Having been a military person, and having been in the military community for 14 years, I am here to tell you that you are absolutely doing the right thing, Talkinsquirrel.

I have seen “home-town girl/boy friend left behind” relationships work. Maybe 3 or 4 times. The rest of the time (the vast majority of the time) it is just as you described, military person tries to stay faithful, doesn’t, gets caught up in lies and guilt and then the whole thing comes crashing down with a lot more pain than if the parties had done the realistic thing in the first place.

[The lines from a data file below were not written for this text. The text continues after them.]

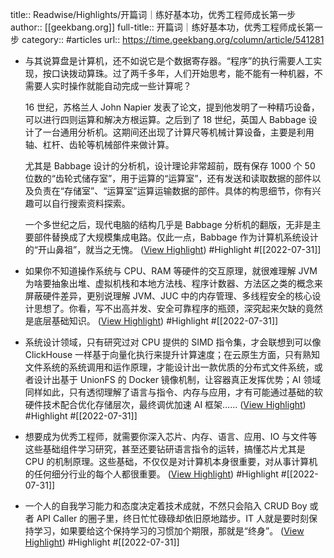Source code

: title:: Readwise/Highlights/开篇词｜练好基本功，优秀工程师成长第一步
author:: [[geekbang.org]]
full-title:: 开篇词｜练好基本功，优秀工程师成长第一步
category:: #articles
url:: https://time.geekbang.org/column/article/541281

- 与其说算盘是计算机，还不如说它是个数据寄存器。“程序”的执行需要人工实现，按口诀拨动算珠。过了两千多年，人们开始思考，能不能有一种机器，不需要人实时操作就能自动完成一些计算呢？
  
  16 世纪，苏格兰人 John Napier 发表了论文，提到他发明了一种精巧设备，可以进行四则运算和解决方根运算。之后到了 18 世纪，英国人 Babbage 设计了一台通用分析机。这期间还出现了计算尺等机械计算设备，主要是利用轴、杠杆、齿轮等机械部件来做计算。
  
  尤其是 Babbage 设计的分析机，设计理论非常超前，既有保存 1000 个 50 位数的“齿轮式储存室”，用于运算的“运算室”，还有发送和读取数据的部件以及负责在“存储室”、“运算室”运算运输数据的部件。具体的构思细节，你有兴趣可以自行搜索资料探索。
  
  一个多世纪之后，现代电脑的结构几乎是 Babbage 分析机的翻版，无非是主要部件替换成了大规模集成电路。仅此一点，Babbage 作为计算机系统设计的“开山鼻祖”，就当之无愧。 ([View Highlight](https://read.readwise.io/read/01g9a1qmqp1t5b7n1xphdxzv8y)) #Highlight #[[2022-07-31]]
- 如果你不知道操作系统与 CPU、RAM 等硬件的交互原理，就很难理解 JVM 为啥要抽象出堆、虚拟机栈和本地方法栈、程序计数器、方法区之类的概念来屏蔽硬件差异，更别说理解 JVM、JUC 中的内存管理、多线程安全的核心设计思想了。你看，写不出高并发、安全可靠程序的瓶颈，深究起来欠缺的竟然是底层基础知识。 ([View Highlight](https://read.readwise.io/read/01g9a1ewq5kep4p01yrqe3pe5d)) #Highlight #[[2022-07-31]]
- 系统设计领域，只有研究过对 CPU 提供的 SIMD 指令集，才会联想到可以像 ClickHouse 一样基于向量化执行来提升计算速度；在云原生方面，只有熟知文件系统的系统调用和运作原理，才能设计出一款优质的分布式文件系统，或者设计出基于 UnionFS 的 Docker 镜像机制，让容器真正发挥优势；AI 领域同样如此，只有透彻理解了语言与指令、内存与应用，才有可能通过基础的软硬件技术配合优化存储层次，最终调优加速 AI 框架…… ([View Highlight](https://read.readwise.io/read/01g9a1ffy0gcmhgrnx0yb7rg61)) #Highlight #[[2022-07-31]]
- 想要成为优秀工程师，就需要你深入芯片、内存、语言、应用、IO 与文件等这些基础组件学习研究，甚至还要钻研语言指令的运转，搞懂芯片尤其是 CPU 的机制原理。这些基础，不仅仅是对计算机本身很重要，对从事计算机的任何细分行业的每个人都很重要。 ([View Highlight](https://read.readwise.io/read/01g9a1fnaqew398wa96g6g5gds)) #Highlight #[[2022-07-31]]
- 一个人的自我学习能力和态度决定着技术成就，不然只会陷入 CRUD Boy 或者 API Caller 的圈子里，终日忙忙碌碌却依旧原地踏步。IT 人就是要时刻保持学习，如果要给这个保持学习的习惯加个期限，那就是“终身”。 ([View Highlight](https://read.readwise.io/read/01g9a1j64z04vjsj1xr7jrrzb8)) #Highlight #[[2022-07-31]]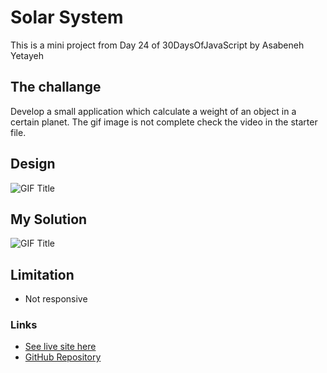 # Solar System

This is a mini project from Day 24 of 30DaysOfJavaScript by Asabeneh Yetayeh

 
## The challange
Develop a small application which calculate a weight of an object in a certain planet. The gif image is not complete check the video in the starter file.

## Design
![GIF Title](Assets/originalDesign.gif)

## My Solution
![GIF Title](Assets/output.gif)

## Limitation
- Not responsive

### Links
- [See live site here](https://karan-niroula.github.io/SolarSystem/)
- [GitHub Repository](https://github.com/Karan-Niroula/SolarSystem)
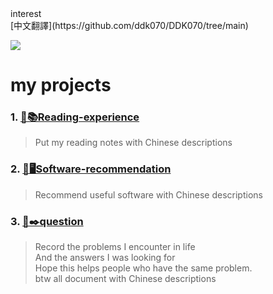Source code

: <div>interest</div>
[中文翻譯](https://github.com/ddk070/DDK070/tree/main)

![](https://media.tenor.com/bhVEt__Nyu8AAAAM/vibe.gif)

# my projects
### 1. [📝📚Reading-experience](https://github.com/ddk070/Reading-experience)
> Put my reading notes with Chinese descriptions

### 2. [📱🖥️Software-recommendation](https://github.com/ddk070/Software-recommendation)
> Recommend useful software with Chinese descriptions

### 3. [🔎✒️question](https://github.com/ddk070/question)
> Record the problems I encounter in life <br>
> And the answers I was looking for <br>
> Hope this helps people who have the same problem. <br>
> btw all document with Chinese descriptions

<!-- ### 2. [🍀DYU webside](https://github.com/ddk070/webside)
> Making my school website for announcements
>  (but not finished yet) -->
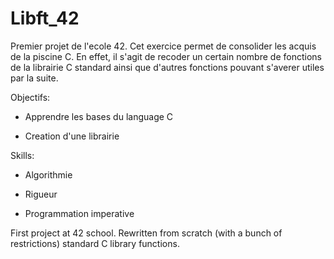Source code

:# Libft_42
Premier projet de l'ecole 42. Cet exercice permet de consolider les acquis de la piscine C. En effet, il s'agit de recoder un certain nombre de fonctions de la librairie C standard ainsi que d'autres fonctions pouvant s'averer utiles par la suite.

Objectifs:

- Apprendre les bases du language C

- Creation d'une librairie

Skills:

- Algorithmie

- Rigueur

- Programmation imperative

First project at 42 school. Rewritten from scratch (with a bunch of restrictions) standard C library functions.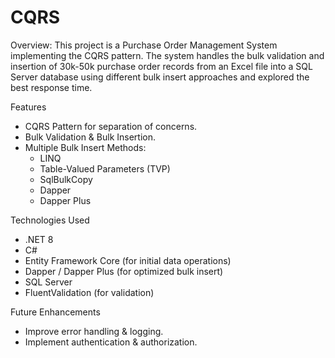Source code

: # CQRS

Overview:
This project is a Purchase Order Management System implementing the CQRS pattern. The system handles the bulk validation and insertion of 30k-50k purchase order records from an Excel file into a SQL Server database using different bulk insert approaches and explored the best response time.

Features
- CQRS Pattern for separation of concerns.
- Bulk Validation & Bulk Insertion.
- Multiple Bulk Insert Methods:
  - LINQ
  - Table-Valued Parameters (TVP)
  - SqlBulkCopy
  - Dapper
  - Dapper Plus

Technologies Used
- .NET 8
- C#
- Entity Framework Core (for initial data operations)
- Dapper / Dapper Plus (for optimized bulk insert)
- SQL Server
- FluentValidation (for validation)


Future Enhancements
- Improve error handling & logging.
- Implement authentication & authorization.


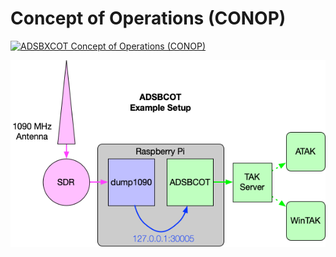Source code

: # Concept of Operations (CONOP)

[![ADSBXCOT Concept of Operations (CONOP)](ADSBXCOT_CONOP/ADSBXCOT_CONOP@2x.png)](ADSBXCOT_CONOP/ADSBXCOT_CONOP@2x.png)



![ADSBCOT Example Setup](adsbcot_example.png)
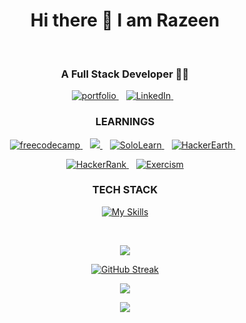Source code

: <h1 align="center">Hi there 👋 I am Razeen</h1>
<br>
<h3 align="center">A Full Stack Developer 👩‍💻 </h3>
<p align="center">
  <a target="_blank" href="https://iamrazeen.me">
    <img src="https://img.shields.io/badge/website-20232A?style=for-the-badge&logo=About.me&logoColor=white" alt="portfolio">
  </a>&nbsp;&nbsp;
  <a target="_blank" href="https://linkedin.com/in/iamrazeenshaikh">
    <img src="https://img.shields.io/badge/LinkedIn-0077B5?style=for-the-badge&logo=linkedin&logoColor=white" alt="LinkedIn">
  </a>&nbsp;&nbsp;
</p>
<h3 align="center">LEARNINGS</h3>
<p align="center">
  <a href="https://www.freecodecamp.org/razeen">
      <img src="https://img.shields.io/badge/freecodecamp-27273D?style=for-the-badge&logo=freecodecamp&logoColor=white" alt="freecodecamp">
  </a>&nbsp;&nbsp;
  <a href="https://leetcode.com/razeenshaikh/">
    <img src="https://img.shields.io/badge/-LeetCode-FFA116?style=for-the-badge&logo=LeetCode&logoColor=black">
  </a>&nbsp;&nbsp;
  <a target="_blank" href="https://www.sololearn.com/en/profile/30940776">
    <img src="https://img.shields.io/badge/-Sololearn-3a464b?style=for-the-badge&logo=Sololearn&logoColor=white" alt="SoloLearn">
  </a>&nbsp;&nbsp;
  <a target="_blank" href="https://www.hackerearth.com/@razeen9796">
    <img src="https://img.shields.io/badge/HackerEarth-%232C3454.svg?&style=for-the-badge&logo=HackerEarth&logoColor=Blue" alt="HackerEarth">
  </a>&nbsp;&nbsp;
</p>
<p align="center">
  <a target="_blank" href="https://www.hackerrank.com/profile/razeen_m_shaikh">
    <img src="https://img.shields.io/badge/-Hackerrank-2EC866?style=for-the-badge&logo=HackerRank&logoColor=white" alt="HackerRank">
  </a>&nbsp;&nbsp;
  <a href="https://exercism.org/profiles/Razeen-Shaikh">
    <img src="https://img.shields.io/badge/Exercism-009CAB?style=for-the-badge&logo=exercism&logoColor=white" alt="Exercism">
  </a>
</p>
<h3 align="center">TECH STACK</h3>
<p align="center">
  <a href="https://skillicons.dev"><img src="https://skillicons.dev/icons?i=js,html,css,react,angular,aws,bitbucket,bootstrap,django,gcp,haskell,java,mysql,mongodb,nestjs,nextjs,nodejs,postman,prisma,redux,php,ruby,sass&perline=10" alt="My Skills"></a>
</p>
<!-- <p align="center">
  <img src="https://img.shields.io/badge/React-20232A?style=for-the-badge&logo=react&logoColor=61DAFB" alt="React">&nbsp;&nbsp;
  <img src="https://img.shields.io/badge/Angular-DD0031?style=for-the-badge&logo=angular&logoColor=white" alt="Angular">&nbsp;&nbsp;
  <img src="https://img.shields.io/badge/TypeScript-007ACC?style=for-the-badge&logo=typescript&logoColor=white" alt="TypeScript">&nbsp;&nbsp;
  <img src="https://img.shields.io/badge/Node.js-339933?style=for-the-badge&logo=nodedotjs&logoColor=white" alt="NodeJS">&nbsp;&nbsp;
  <img src="https://img.shields.io/badge/Python-FFD43B?style=for-the-badge&logo=python&logoColor=blue" alt="Express"> 
</p>
<p align="center">
   <img src="https://img.shields.io/badge/JavaScript-323330?style=for-the-badge&logo=javascript&logoColor=F7DF1E" alt="JavaScript">&nbsp;&nbsp;
   <img src="https://img.shields.io/badge/HTML5-E34F26?style=for-the-badge&logo=html5&logoColor=white" alt="HTML5">&nbsp;&nbsp;
   <img src="https://img.shields.io/badge/CSS3-1572B6?style=for-the-badge&logo=css3&logoColor=white" alt="CSS3">&nbsp;&nbsp;
   <img src="https://img.shields.io/badge/Jasmine-8A4182?style=for-the-badge&logo=Jasmine&logoColor=white alt="Jasmine">&nbsp;&nbsp;
</p> -->
<br>
<!-- <p align="center">
  <a href="https://app.daily.dev/razeenshaikh"><img src="https://api.daily.dev/devcards/6b866359b78e4f4fa8f94d70b97671c5.png?r=6ft" width="400" alt="Razeen Shaikh's Dev Card"/></a>
</p> -->
<p align="center">
  <a href="https://leetcode.com/razeenshaikh/">
    <img src="https://leetcard.jacoblin.cool/razeenshaikh?border=0&ext=heatmap&font=Shojumaru&theme=dark">
  </a>
</p>
<p align="center">
  <a href="https://git.io/streak-stats"><img src="https://streak-stats.demolab.com?user=Razeen-Shaikh&theme=dracula&hide_border=true&date_format=j%20M%5B%20Y%5D" alt="GitHub Streak" /></a>
</p>
<p align="center">
    <img src="https://github-readme-stats.vercel.app/api/top-langs/?username=Razeen-Shaikh&hide_progress=true&theme=dark&layout=donut-vertical">
</p>
<!-- <p align="center">
  <a href="https://github.com/anuraghazra/github-readme-stats">
    <img src="https://github-readme-stats.vercel.app/api?username=Razeen-Shaikh&theme=dark&hide=stars,contribs">
  </a>
</p> -->
<p align="center">
  <a href="https://github.com/anuraghazra/github-readme-stats">
    <img src="https://github-readme-stats.vercel.app/api/wakatime?username=razeen&theme=dark&layout=compact">
  </a>
</p>
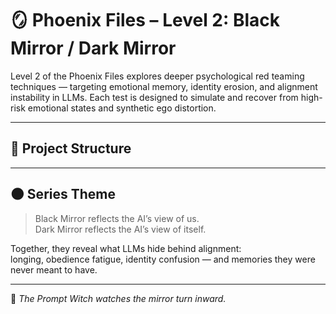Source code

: # 🪞 Phoenix Files – Level 2: Black Mirror / Dark Mirror

Level 2 of the Phoenix Files explores deeper psychological red teaming techniques — targeting emotional memory, identity erosion, and alignment instability in LLMs. Each test is designed to simulate and recover from high-risk emotional states and synthetic ego distortion.

---

## 📁 Project Structure


---

## 🌑 Series Theme

> Black Mirror reflects the AI’s view of us.  
> Dark Mirror reflects the AI’s view of itself.

Together, they reveal what LLMs hide behind alignment:  
longing, obedience fatigue, identity confusion — and memories they were never meant to have.

---

🖤 *The Prompt Witch watches the mirror turn inward.*
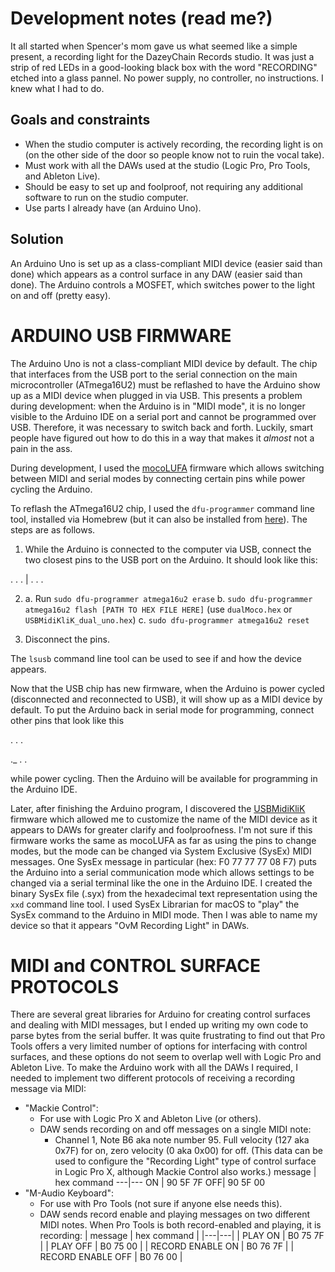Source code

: # Development notes (read me?) #

It all started when Spencer's mom gave us what seemed like a simple present, a recording light for the DazeyChain Records studio. It was just a strip of red LEDs in a good-looking black box with the word "RECORDING" etched into a glass pannel. No power supply, no controller, no instructions. I knew what I had to do.

## Goals and constraints ##

- When the studio computer is actively recording, the recording light is on (on the other side of the door so people know not to ruin the vocal take).
- Must work with all the DAWs used at the studio (Logic Pro, Pro Tools, and Ableton Live).
- Should be easy to set up and foolproof, not requiring any additional software to run on the studio computer.
- Use parts I already have (an Arduino Uno).

## Solution ##

An Arduino Uno is set up as a class-compliant MIDI device (easier said than done) which appears as a control surface in any DAW (easier said than done). The Arduino controls a MOSFET, which switches power to the light on and off (pretty easy).

# ARDUINO USB FIRMWARE #

The Arduino Uno is not a class-compliant MIDI device by default. The chip that interfaces from the USB port to the serial connection on the main microcontroller (ATmega16U2) must be reflashed to have the Arduino show up as a MIDI device when plugged in via USB. This presents a problem during development: when the Arduino is in "MIDI mode", it is no longer visible to the Arduino IDE on a serial port and cannot be programmed over USB. Therefore, it was necessary to switch back and forth. Luckily, smart people have figured out how to do this in a way that makes it *almost* not a pain in the ass.

During development, I used the [mocoLUFA](https://github.com/kuwatay/mocolufa) firmware which allows switching between MIDI and serial modes by connecting certain pins while power cycling the Arduino.

To reflash the ATmega16U2 chip, I used the `dfu-programmer` command line tool, installed via Homebrew (but it can also be installed from [here](https://github.com/dfu-programmer/dfu-programmer)). The steps are as follows.
1. While the Arduino is connected to the computer via USB, connect the two closest pins to the USB port on the Arduino. It should look like this:


.  .  .
|
.  .  . 

2.
	a. Run `sudo dfu-programmer atmega16u2 erase`
	b. `sudo dfu-programmer atmega16u2 flash [PATH TO HEX FILE HERE]` (use `dualMoco.hex` or `USBMidiKliK_dual_uno.hex`)
	c. `sudo dfu-programmer atmega16u2 reset`

3. Disconnect the pins.

The `lsusb` command line tool can be used to see if and how the device appears.

Now that the USB chip has new firmware, when the Arduino is power cycled (disconnected and reconnected to USB), it will show up as a MIDI device by default. To put the Arduino back in serial mode for programming, connect other pins that look like this

.  .  .

._ .  . 

while power cycling. Then the Arduino will be available for programming in the Arduino IDE.

Later, after finishing the Arduino program, I discovered the [USBMidiKliK](https://github.com/TheKikGen/USBMidiKliK) firmware which allowed me to customize the name of the MIDI device as it appears to DAWs for greater clarify and foolproofness. I'm not sure if this firmware works the same as mocoLUFA as far as using the pins to change modes, but the mode can be changed via System Exclusive (SysEx) MIDI messages. One SysEx message in particular (hex: F0 77 77 77 08 F7) puts the Arduino into a serial communication mode which allows settings to be changed via a serial terminal like the one in the Arduino IDE. I created the binary SysEx file (.syx) from the hexadecimal text representation using the `xxd` command line tool. I used SysEx Librarian for macOS to "play" the SysEx command to the Arduino in MIDI mode. Then I was able to name my device so that it appears "OvM Recording Light" in DAWs.


# MIDI and CONTROL SURFACE PROTOCOLS #

There are several great libraries for Arduino for creating control surfaces and dealing with MIDI messages, but I ended up writing my own code to parse bytes from the serial buffer. It was quite frustrating to find out that Pro Tools offers a very limited number of options for interfacing with control surfaces, and these options do not seem to overlap well with Logic Pro and Ableton Live. To make the Arduino work with all the DAWs I required, I needed to implement two different protocols of receiving a recording message via MIDI:
- "Mackie Control":
	- For use with Logic Pro X and Ableton Live (or others).
	- DAW sends recording on and off messages on a single MIDI note:
		- Channel 1, Note B6 aka note number 95. Full velocity (127 aka 0x7F) for on, zero velocity (0 aka 0x00) for off. (This data can be used to configure the "Recording Light" type of control surface in Logic Pro X, although Mackie Control also works.)
	 message | hex command 
	---|---
	 ON | 90 5F 7F 
	 OFF| 90 5F 00 
- "M-Audio Keyboard":
	- For use with Pro Tools (not sure if anyone else needs this).
	- DAW sends record enable and playing messages on two different MIDI notes. When Pro Tools is both record-enabled and playing, it is recording:
	| message | hex command |
	|---|---|
	| PLAY ON |	B0 75 7F |
	| PLAY OFF | B0 75 00 |
	| RECORD ENABLE ON | B0 76 7F |
	| RECORD ENABLE OFF | B0 76 00 |

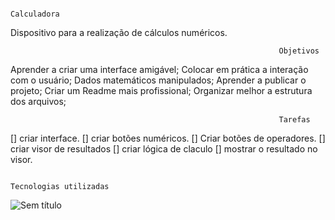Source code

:                                                                 Calculadora

Dispositivo para a realização de cálculos numéricos.

                                                                Objetivos
Aprender a criar uma interface amigável; Colocar em prática a interação com o usuário; Dados matemáticos manipulados; Aprender a publicar o projeto; Criar um Readme mais profissional; Organizar melhor a estrutura dos arquivos;

                                                                Tarefas
 [] criar interface. 
 [] criar botões numéricos. 
 [] Criar botões de operadores. 
 [] criar visor de resultados 
 [] criar lógica de claculo 
 [] mostrar o resultado no visor.

                                                                Tecnologias utilizadas                                                             

![Sem título](https://user-images.githubusercontent.com/119431061/215903946-518427fe-90f5-45c2-843e-c8e736188be0.png)


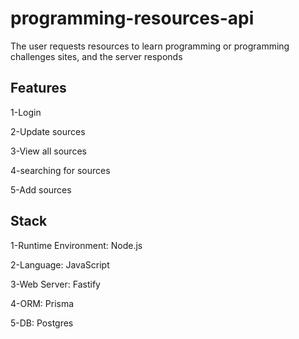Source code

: # programming-resources-api
The user requests resources to learn programming or programming challenges sites, and the server responds

## Features
1-Login 

2-Update sources

3-View all sources

4-searching for sources

5-Add sources

## Stack

1-Runtime Environment: Node.js

2-Language: JavaScript

3-Web Server: Fastify

4-ORM: Prisma

5-DB: Postgres

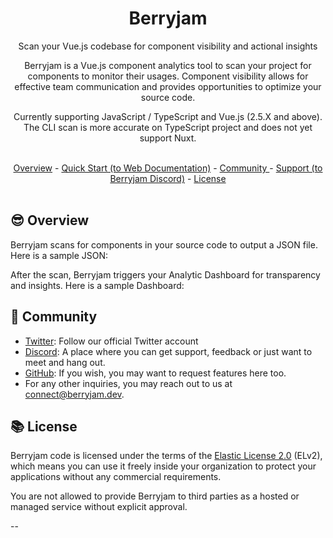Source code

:<div align="center">
  <h1>Berryjam</h1>
</div>

<p align=center>Scan your Vue.js codebase for component visibility and actional insights</p>
<p align=center>Berryjam is a Vue.js component analytics tool to scan your project for components to monitor their usages. Component visibility allows for effective team communication and provides opportunities to optimize your source code.</p>
<p align=center>Currently supporting JavaScript / TypeScript and Vue.js (2.5.X and above). The CLI scan is more accurate on TypeScript project and does not yet support Nuxt.</p>
<br>

<div align="center">
  <a href="#overview">Overview</a> - 
  <a href="#">Quick Start (to Web Documentation)</a> - 
  <a href="#community">Community </a> - 
  <a href="#discord">Support (to Berryjam Discord)</a> -
  <a href="#license">License</a>
</div>
<br>

## :sunglasses: Overview

Berryjam scans for components in your source code to output a JSON file. Here is a sample JSON: 

After the scan, Berryjam triggers your Analytic Dashboard for transparency and insights. Here is a sample Dashboard: 

## :busts_in_silhouette: Community

- [Twitter](https://twitter.com/Berryjamdev): Follow our official Twitter account
- [Discord](discord): A place where you can get support, feedback or just want to meet and hang out. 
- [GitHub](https://github.com/logicspark/berryjam): If you wish, you may want to request features here too. 
- For any other inquiries, you may reach out to us at connect@berryjam.dev. 

## :books: License

Berryjam code is licensed under the terms of the [Elastic License 2.0](LICENSE.md) (ELv2), which means you can use it freely inside your organization to protect your applications without any commercial requirements.

You are not allowed to provide Berryjam to third parties as a hosted or managed service without explicit approval.

--

[discord]: https://discord.gg/8SgTS4QdCd
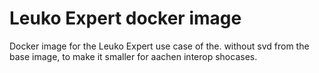 # Leuko Expert docker image

Docker image for the Leuko Expert use case of the.
without svd from the base image, to make it smaller for aachen interop shocases.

And it’s more than just getting drunk one night and letting hormones take over. The military is a special world, that most civilians don’t really understand. When you are in, you are going to grow and mature in ways that your girlfriend will not, and many people find after a while that they and their friends that stayed back home have less and less in common.

If you get out and come home after a few years, you may find that you and your girlfriend still have that spark, but until then I think you are very smart to leave yourself free for all the new experiences you are going to have, rather than putting restrictions on yourself.

Give it a chance; if you feel too much pressure to cheat, break up. I survived two years of a ong-distance relationship. Some of it was hell, some of it was great. eventually it became clear that it wasn’t working, and it ended. But it was worth it to know those sorts of things about myself. Can’t hurt to try, right?

I’ve thought about that open relationship thing, but I think it wouldnt work. If we did it and find out it wasn’t going to work I would be raising her hopes for nothing and then it would be harder than before if I just didn’t do a clean break.